Anyone who’s come to Edisto for vacations year after year is bound to have things happen in day to day life that calls Edisto to mind. One of my triggers is crab legs.
My love affair with crab legs started as a toddler playing in the swamp mud as my dad and older siblings caught crabs in Store Creek off Highway 174. As soon as I got old enough to help out, I was knee deep in the marsh water tossing my bait out there hoping to catch a blue crab.
I didn’t just catch the crabs, either. I learned how to crack them open and clean out all the inedible gunk inside. Once they were all cleaned up and ready to be eaten I’d happily scarf them down.
Once we were back home in Ohio, I used to get crab legs anytime we went out for seafood. The waiters would generally offer me a kid’s menu to color on so that I could be like normal little kids and order something breaded and fried to oblivion, but I would have none of that. I wanted a pound of crab legs with a side of drawn better and a nice lemon wedge to squeeze all over everything.
As a tiny kid, my dad showed me how to crack open the legs, claws, and body using the crab-cracker (I have no idea if it has an actual name so let’s just call it a crab-cracker). The best moments ever came when I snapped open a leg and pulled all the meat out whole. That’s when my dad would say “good one” and act like I was the most talented child to ever sit at a dinner table.
Then I’d squeeze lemon onto it and dunk it in butter and gobble it up.
I remember being in a grocery store in the middle of winter when I was about eight years old and seeing something calling “imitation crab” in the freezer. I begged my mom to let me get it and she kept telling me that I wouldn’t like imitation crab. But I had no idea what “imitation” meant. I figured it was just some sort of seafood word and she gave in and bought it.
Now this is no slight on her cooking because I frequently tell her to open a restaurant and name it “Momma Food” (which is what my siblings and I refer to her cooking as), but the imitation crab was the worst thing I’ve ever eaten and should be outlawed. My hopes of having this new-fangled crab that came without the shell anytime I wanted were dashed.

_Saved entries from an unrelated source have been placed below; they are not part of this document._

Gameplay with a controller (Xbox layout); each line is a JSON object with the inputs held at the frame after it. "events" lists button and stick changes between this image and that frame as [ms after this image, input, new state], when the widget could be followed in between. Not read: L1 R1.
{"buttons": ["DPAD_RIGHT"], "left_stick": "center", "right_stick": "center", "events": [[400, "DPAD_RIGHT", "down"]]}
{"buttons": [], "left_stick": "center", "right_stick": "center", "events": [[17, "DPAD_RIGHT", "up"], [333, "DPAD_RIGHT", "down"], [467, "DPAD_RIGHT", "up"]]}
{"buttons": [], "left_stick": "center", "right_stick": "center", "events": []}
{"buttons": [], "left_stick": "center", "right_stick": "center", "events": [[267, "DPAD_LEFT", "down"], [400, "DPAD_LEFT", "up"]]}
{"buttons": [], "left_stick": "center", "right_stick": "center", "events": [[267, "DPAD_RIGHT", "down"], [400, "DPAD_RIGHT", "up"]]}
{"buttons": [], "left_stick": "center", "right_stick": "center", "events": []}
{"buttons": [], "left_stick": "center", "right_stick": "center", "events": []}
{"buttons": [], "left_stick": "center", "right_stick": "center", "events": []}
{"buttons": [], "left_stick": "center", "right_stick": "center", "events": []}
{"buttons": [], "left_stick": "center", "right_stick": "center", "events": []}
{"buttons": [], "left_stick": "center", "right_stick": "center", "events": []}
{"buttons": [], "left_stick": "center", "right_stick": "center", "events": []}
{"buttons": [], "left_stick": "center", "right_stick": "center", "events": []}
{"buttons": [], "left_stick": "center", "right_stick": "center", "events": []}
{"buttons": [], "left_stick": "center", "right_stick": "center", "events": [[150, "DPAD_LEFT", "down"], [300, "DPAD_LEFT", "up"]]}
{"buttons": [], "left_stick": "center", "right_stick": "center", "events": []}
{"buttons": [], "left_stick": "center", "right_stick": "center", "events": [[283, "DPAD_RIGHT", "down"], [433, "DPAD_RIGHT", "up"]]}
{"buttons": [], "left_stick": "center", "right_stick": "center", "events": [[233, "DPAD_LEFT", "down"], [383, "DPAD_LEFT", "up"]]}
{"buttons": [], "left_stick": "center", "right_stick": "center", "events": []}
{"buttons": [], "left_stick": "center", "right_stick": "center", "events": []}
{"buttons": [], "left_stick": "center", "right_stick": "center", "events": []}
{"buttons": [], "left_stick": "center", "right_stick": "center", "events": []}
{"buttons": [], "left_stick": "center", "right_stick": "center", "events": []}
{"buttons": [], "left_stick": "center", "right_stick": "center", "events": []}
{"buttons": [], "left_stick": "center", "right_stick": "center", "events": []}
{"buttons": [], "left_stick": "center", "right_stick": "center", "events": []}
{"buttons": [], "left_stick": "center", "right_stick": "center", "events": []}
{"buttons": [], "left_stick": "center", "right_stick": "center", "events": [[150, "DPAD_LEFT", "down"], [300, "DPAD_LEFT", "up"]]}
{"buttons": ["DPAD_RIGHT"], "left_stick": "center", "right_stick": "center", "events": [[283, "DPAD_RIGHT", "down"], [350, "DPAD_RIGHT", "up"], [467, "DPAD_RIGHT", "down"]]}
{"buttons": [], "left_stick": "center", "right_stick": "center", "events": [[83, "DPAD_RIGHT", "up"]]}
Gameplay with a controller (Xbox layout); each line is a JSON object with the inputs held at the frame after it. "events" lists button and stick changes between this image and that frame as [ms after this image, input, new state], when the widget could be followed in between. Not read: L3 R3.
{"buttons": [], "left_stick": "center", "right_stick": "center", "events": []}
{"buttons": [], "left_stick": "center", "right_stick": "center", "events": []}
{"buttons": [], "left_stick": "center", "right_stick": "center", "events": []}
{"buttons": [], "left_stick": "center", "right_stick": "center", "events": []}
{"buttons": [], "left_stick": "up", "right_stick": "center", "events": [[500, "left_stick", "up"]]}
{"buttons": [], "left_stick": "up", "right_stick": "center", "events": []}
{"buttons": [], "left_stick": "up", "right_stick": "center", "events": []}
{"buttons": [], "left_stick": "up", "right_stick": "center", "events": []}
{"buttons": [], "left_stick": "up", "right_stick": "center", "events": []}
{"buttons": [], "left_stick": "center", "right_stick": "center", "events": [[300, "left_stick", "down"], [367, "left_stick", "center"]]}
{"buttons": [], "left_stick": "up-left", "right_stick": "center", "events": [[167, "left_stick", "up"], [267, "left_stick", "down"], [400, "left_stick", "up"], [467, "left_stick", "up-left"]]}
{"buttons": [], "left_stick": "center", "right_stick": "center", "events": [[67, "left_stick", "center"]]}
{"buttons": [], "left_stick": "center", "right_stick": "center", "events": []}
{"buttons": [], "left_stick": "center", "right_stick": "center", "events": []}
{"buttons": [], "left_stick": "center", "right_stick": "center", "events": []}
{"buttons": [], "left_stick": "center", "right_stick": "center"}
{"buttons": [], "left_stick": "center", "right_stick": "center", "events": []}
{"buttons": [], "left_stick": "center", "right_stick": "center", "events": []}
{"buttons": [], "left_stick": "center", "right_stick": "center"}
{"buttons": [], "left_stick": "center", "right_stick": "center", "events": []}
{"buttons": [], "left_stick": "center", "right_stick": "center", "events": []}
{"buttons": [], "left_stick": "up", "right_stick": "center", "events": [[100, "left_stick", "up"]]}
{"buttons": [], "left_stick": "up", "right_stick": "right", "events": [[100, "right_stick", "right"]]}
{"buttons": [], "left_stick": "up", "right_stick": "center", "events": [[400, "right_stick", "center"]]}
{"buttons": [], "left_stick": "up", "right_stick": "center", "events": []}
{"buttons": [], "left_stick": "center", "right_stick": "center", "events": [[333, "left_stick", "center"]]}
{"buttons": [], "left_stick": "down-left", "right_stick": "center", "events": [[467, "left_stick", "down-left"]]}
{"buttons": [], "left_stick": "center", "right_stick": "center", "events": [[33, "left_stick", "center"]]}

Thankfully, we still went out for crab legs from time to time and caught our own while on vacation, so I got my fix.
What reminded me of this love affair with crab was my recent celebration of my sister’s birthday. We went out in downtown Charleston for some crab legs and when I pulled the meat out in one succulent piece she said “good one” and we cracked up laughing realizing that our dad had unknowingly programmed us to seek and offer praise during the whole crab leg eating process.
We sent him a picture of our skilled crab cracking and he immediately called to let us know that we were doing a good job. Instantly we felt like little kids again down in Store Creek on summer vacation crabbing in the mud.
It’s funny to me how so many of my memories can all be traced back to Edisto in some fashion. My love of crab legs is no exception.